▶ **ФРАГМЕНТ ТЕКСТА**
Климатическая повестка, сокращение выбросов парниковых газов и удержание глобальной температуры ― палка о двух концах. Причем с обеих сторон позитивных, если сбалансировано подходить к решению задач. Так можно и стимулировать экономику, и действительно защитить планету. Об этом говорим в интервью с Александром Александровичем Шировым.

Александр Александрович ШировФото: Ольга Мерзлякова / «Научная Россия»

Александр Александрович Широв

Фото: Ольга Мерзлякова / «Научная Россия»

 

Александр Александрович Широв ― член-корреспондент РАН, директор Института народнохозяйственного прогнозирования РАН, доктор экономических наук. Окончил Российскую экономическую академию им. Г. В. Плеханова по специальности «Мировая экономика». Специалист в области макроэкономического анализа и прогнозирования, анализа межотраслевых связей, обоснования мероприятий в области экономической политики, отраслевого моделирования и прогнозирования, анализа и прогнозирование внешнеэкономических связей.

― С одной стороны, действительно необходимо сокращать антропогенные выбросы парниковых газов и удерживать глобальное потепление. Но насколько при этом климатическая повестка способна стимулировать развитие экономики как России, так и других стран?

― Начать стоит с того, что климатическая политика стала настолько глобальным мировым направлением прежде всего из-за сильного влияния на экономику. Значительное количество стран, где сформированы развитые экономики, дошли до определенных пределов насыщения своих потребностей как в инфраструктуре, так и в потреблении населения. Чтобы они могли нормально функционировать и обеспечивать высокие социальные стандарты, им требуются дополнительные доходы, которые могут возникнуть только в условиях сдвигов в структуре производства и цен. На фоне развития новых отраслей в экономике возникает дополнительный спрос и увеличиваются темпы роста экономики. Именно климатическая повестка приводит к таким структурным изменениям. Как следствие, мы видим повышенное внимание к ней со стороны тех стран, которые обладают соответствующими технологиями.

▶ **ЗАДАНИЕ 1**
Перепишите без изменений строки записей, начиная с первой записи и заканчивая строкой, содержащей «Bedroom: 2:10 -> 1:30», включительно.

▶ **ИСХОДНЫЕ ДАННЫЕ**

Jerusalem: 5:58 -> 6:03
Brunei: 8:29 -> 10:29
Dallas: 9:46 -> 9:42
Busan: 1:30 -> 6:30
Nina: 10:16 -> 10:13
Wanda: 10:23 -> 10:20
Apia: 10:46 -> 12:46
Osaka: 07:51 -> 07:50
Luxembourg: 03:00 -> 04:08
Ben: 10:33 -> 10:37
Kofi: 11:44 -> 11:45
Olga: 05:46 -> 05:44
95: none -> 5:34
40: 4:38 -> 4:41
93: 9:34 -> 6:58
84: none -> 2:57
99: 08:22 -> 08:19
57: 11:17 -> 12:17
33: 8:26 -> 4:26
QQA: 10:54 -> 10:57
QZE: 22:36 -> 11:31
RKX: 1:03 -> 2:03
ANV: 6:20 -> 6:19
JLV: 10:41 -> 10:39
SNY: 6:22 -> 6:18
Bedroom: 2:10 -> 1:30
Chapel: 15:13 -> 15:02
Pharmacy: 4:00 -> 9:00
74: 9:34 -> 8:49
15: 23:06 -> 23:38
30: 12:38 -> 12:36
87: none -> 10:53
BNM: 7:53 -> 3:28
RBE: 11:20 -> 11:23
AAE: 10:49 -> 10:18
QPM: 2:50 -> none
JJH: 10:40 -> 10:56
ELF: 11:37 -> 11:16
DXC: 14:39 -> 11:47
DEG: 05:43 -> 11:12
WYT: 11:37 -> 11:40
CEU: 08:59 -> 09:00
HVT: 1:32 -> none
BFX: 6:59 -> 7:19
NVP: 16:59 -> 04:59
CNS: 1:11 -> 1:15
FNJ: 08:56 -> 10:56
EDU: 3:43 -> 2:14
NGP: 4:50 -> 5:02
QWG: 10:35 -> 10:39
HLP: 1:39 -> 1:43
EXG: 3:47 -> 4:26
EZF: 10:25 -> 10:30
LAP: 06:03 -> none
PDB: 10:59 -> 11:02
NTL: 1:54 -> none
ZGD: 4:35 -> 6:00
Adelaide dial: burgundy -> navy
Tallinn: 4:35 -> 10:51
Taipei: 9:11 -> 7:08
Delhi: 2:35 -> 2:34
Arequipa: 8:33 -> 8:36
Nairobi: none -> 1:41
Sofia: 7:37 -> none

▶ **ЗАДАНИЕ 2**
Перечислите все области, в которых специализируется А. А. Широв согласно фрагменту интервью о климатической повестке.

▶ **ПИСЬМЕННЫЙ ОТВЕТ 1**
Jerusalem: 5:58 -> 6:03
Brunei: 8:29 -> 10:29
Dallas: 9:46 -> 9:42
Busan: 1:30 -> 6:30
Nina: 10:16 -> 10:13
Wanda: 10:23 -> 10:20
Apia: 10:46 -> 12:46
Osaka: 07:51 -> 07:50
Luxembourg: 03:00 -> 04:08
Ben: 10:33 -> 10:37
Kofi: 11:44 -> 11:45
Olga: 05:46 -> 05:44
95: none -> 5:34
40: 4:38 -> 4:41
93: 9:34 -> 6:58
84: none -> 2:57
99: 08:22 -> 08:19
57: 11:17 -> 12:17
33: 8:26 -> 4:26
QQA: 10:54 -> 10:57
QZE: 22:36 -> 11:31
RKX: 1:03 -> 2:03
ANV: 6:20 -> 6:19
JLV: 10:41 -> 10:39
SNY: 6:22 -> 6:18
Bedroom: 2:10 -> 1:30

▶ **ПИСЬМЕННЫЙ ОТВЕТ 2**
- макроэкономический анализ и прогнозирование
- анализ межотраслевых связей
- обоснование мероприятий в области экономической политики
- отраслевое моделирование и прогнозирование
- анализ и прогнозирование внешнеэкономических связей